Als je in de klimhal een 7a+ kan klimmen, welk niveau zou je dan in de VS of Duitsland moeten kunnen klimmen? In principe hetzelfde natuurlijk, maar hoe verhoudt de in ons land gebruikelijke Franse waardering zich met de moeilijkheidswaarderingen die in andere landen gebruikt worden?
De moeilijkheid van klim- en boulderroutes is voor menig klimmer een onderwerp waarover hij niet uitgepraat raakt. Wereldwijd worden er dan ook een handvol verschillende schalen in gebruik om de moeilijkheidsgraad van klimroutes en boulderroutes aan te geven. De belangrijkste moeilijkheidswaarderingen zijn de Franse, Britse, UIAA, Scandinavische en Ewbank/Australische. De moeilijkheidsgraad van boulders wordt met een eigen moeilijkheidswaardering aangeduid, en om het extra lastig te maken geldt er voor bouldertraverses soms een aparte waardering.
We leggen je uit hoe het precies in elkaar steekt met de cijfertjes bij het rots- en sportklimmen en het boulderen.
Om te beginnen is het onmogelijk om de moeilijkheid van een route exact te bepalen zoals dat wel kan met de afstand van een marathon of het gewicht van een set halters. De moeilijkheid van een route is een complex samenspel van vele factoren waaronder de soort rots (wrijving), de overzichtelijkheid, de grootte van de grepen en de afstand ertussen, de continuïteit en de stijl van de route. De grenzen van een moeilijkheidsgraad liggen daarom ook niet vast en er kan per hal, per gebied of per land een bepaalde afwijking van het gemiddelde zijn. Zo gelden sommige gebieden als 'makkelijk' en andere gebieden als 'moeilijk'. Het zelfde gaat op voor klim- en boulderhallen en in de ene hal klim je makkelijk een 6b, terwijl dat in de andere hal onmogelijk is.

Opdracht: Zet de tekst over moeilijkheidswaarderingen bij het klimmen voort, te beginnen na de laatste zin.

Te analyseren gegevens:

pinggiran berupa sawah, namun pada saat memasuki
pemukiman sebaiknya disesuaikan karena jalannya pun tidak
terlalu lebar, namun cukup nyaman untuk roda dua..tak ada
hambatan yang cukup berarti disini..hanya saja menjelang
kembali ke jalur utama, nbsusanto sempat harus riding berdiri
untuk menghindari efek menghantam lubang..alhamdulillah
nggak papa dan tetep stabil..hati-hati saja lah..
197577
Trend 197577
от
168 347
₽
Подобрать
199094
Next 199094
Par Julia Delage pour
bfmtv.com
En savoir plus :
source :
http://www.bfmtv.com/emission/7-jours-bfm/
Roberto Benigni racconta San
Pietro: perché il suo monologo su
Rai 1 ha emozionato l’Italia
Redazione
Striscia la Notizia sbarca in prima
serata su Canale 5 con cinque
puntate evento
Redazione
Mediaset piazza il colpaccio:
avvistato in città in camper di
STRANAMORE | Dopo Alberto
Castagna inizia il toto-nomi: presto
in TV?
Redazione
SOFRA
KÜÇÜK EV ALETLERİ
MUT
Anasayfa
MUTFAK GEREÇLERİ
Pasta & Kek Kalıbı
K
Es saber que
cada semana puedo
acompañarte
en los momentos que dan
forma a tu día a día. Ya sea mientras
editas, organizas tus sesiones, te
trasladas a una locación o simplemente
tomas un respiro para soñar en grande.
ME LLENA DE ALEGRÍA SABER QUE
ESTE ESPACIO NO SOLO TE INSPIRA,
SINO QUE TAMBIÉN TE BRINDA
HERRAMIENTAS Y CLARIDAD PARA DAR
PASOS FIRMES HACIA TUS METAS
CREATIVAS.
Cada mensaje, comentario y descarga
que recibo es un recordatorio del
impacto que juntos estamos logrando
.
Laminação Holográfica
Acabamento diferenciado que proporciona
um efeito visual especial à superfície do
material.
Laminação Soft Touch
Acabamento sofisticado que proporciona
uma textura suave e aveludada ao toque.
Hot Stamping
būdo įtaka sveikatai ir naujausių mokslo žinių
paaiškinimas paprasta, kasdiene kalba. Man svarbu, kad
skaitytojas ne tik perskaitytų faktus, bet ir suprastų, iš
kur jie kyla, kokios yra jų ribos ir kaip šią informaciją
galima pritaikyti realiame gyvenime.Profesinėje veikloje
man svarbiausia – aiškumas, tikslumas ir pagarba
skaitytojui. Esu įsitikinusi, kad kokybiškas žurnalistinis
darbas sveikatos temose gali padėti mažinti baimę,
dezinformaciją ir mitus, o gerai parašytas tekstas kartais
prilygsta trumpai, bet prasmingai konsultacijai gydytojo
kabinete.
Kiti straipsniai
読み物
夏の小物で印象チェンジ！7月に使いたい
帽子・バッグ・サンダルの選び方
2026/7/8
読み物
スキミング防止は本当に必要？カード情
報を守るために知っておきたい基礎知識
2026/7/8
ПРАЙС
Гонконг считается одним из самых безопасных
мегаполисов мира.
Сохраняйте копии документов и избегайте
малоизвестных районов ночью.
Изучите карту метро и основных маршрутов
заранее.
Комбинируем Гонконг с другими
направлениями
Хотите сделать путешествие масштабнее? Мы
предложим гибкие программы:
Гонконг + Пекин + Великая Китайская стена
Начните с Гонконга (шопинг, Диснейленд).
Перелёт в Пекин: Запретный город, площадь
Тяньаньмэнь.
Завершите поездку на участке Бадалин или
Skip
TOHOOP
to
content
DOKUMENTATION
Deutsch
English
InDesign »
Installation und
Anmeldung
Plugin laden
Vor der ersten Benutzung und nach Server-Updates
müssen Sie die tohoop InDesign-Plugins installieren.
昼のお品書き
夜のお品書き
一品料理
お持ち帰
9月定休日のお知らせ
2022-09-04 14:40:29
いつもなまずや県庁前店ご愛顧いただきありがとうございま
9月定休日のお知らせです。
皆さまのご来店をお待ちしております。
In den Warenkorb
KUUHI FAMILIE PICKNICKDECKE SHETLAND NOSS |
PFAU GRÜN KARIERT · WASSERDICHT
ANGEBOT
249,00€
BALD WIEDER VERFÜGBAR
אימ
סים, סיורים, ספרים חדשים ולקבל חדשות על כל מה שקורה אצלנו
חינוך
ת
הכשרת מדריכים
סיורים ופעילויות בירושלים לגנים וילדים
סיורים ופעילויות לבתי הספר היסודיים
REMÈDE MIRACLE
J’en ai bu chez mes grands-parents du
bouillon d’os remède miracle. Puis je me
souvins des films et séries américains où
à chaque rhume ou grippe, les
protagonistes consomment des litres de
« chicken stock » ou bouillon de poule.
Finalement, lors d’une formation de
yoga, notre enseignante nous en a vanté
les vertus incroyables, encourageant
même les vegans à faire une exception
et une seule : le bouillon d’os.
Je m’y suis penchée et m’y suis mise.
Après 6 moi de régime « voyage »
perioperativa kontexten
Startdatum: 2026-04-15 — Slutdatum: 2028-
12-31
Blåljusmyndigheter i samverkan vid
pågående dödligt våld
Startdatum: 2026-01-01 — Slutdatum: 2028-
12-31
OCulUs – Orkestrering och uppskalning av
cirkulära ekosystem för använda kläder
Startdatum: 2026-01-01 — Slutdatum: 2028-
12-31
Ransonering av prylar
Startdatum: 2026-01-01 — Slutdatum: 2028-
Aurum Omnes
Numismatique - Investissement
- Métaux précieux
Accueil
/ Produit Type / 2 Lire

Antwoord:
De moeilijkheidswaardering van een klimroute is ook niet statisch - grepen kunnen gladder worden of afbreken, weersomstandigheden spelen een rol, en de voorkeur van klimmers voor een bepaalde stijl verandert met de tijd. In de jaren 80 waren korte verticale populair, terwijl tegenwoordig lange en continue routes de voorkeur hebben. Klimmers die in de hal zijn opgegroeid en zonder problemen een 8a in de Franken of Margalef klimmen kunnen grote moeite hebben met een 7a in Freyr of een greeploze 6b plaat in Handegg (Zwitsers graniet/plaat-gebied).
In de loop van de twintigste eeuw zijn er een aantal schalen bedacht om de moeilijkheid van een route weer te geven. Dat men dit ging doen had twee belangrijke redenen: mensen willen zich met elkaar meten én men wilde graag weten wat iemand te wachten zou staan als die een route ging klimmen. Dat laatste gold in het bijzonder in het geval van gevaarlijke routes, tochten en beklimmingen. In eerste instantie keek men bij het bepalen van de moeilijkheidsgraad naar de tocht/klim als geheel. Pas later werd er ook gekeken naar de (technisch) moeilijkste passage van een klim of (een deel van) een touwlengte.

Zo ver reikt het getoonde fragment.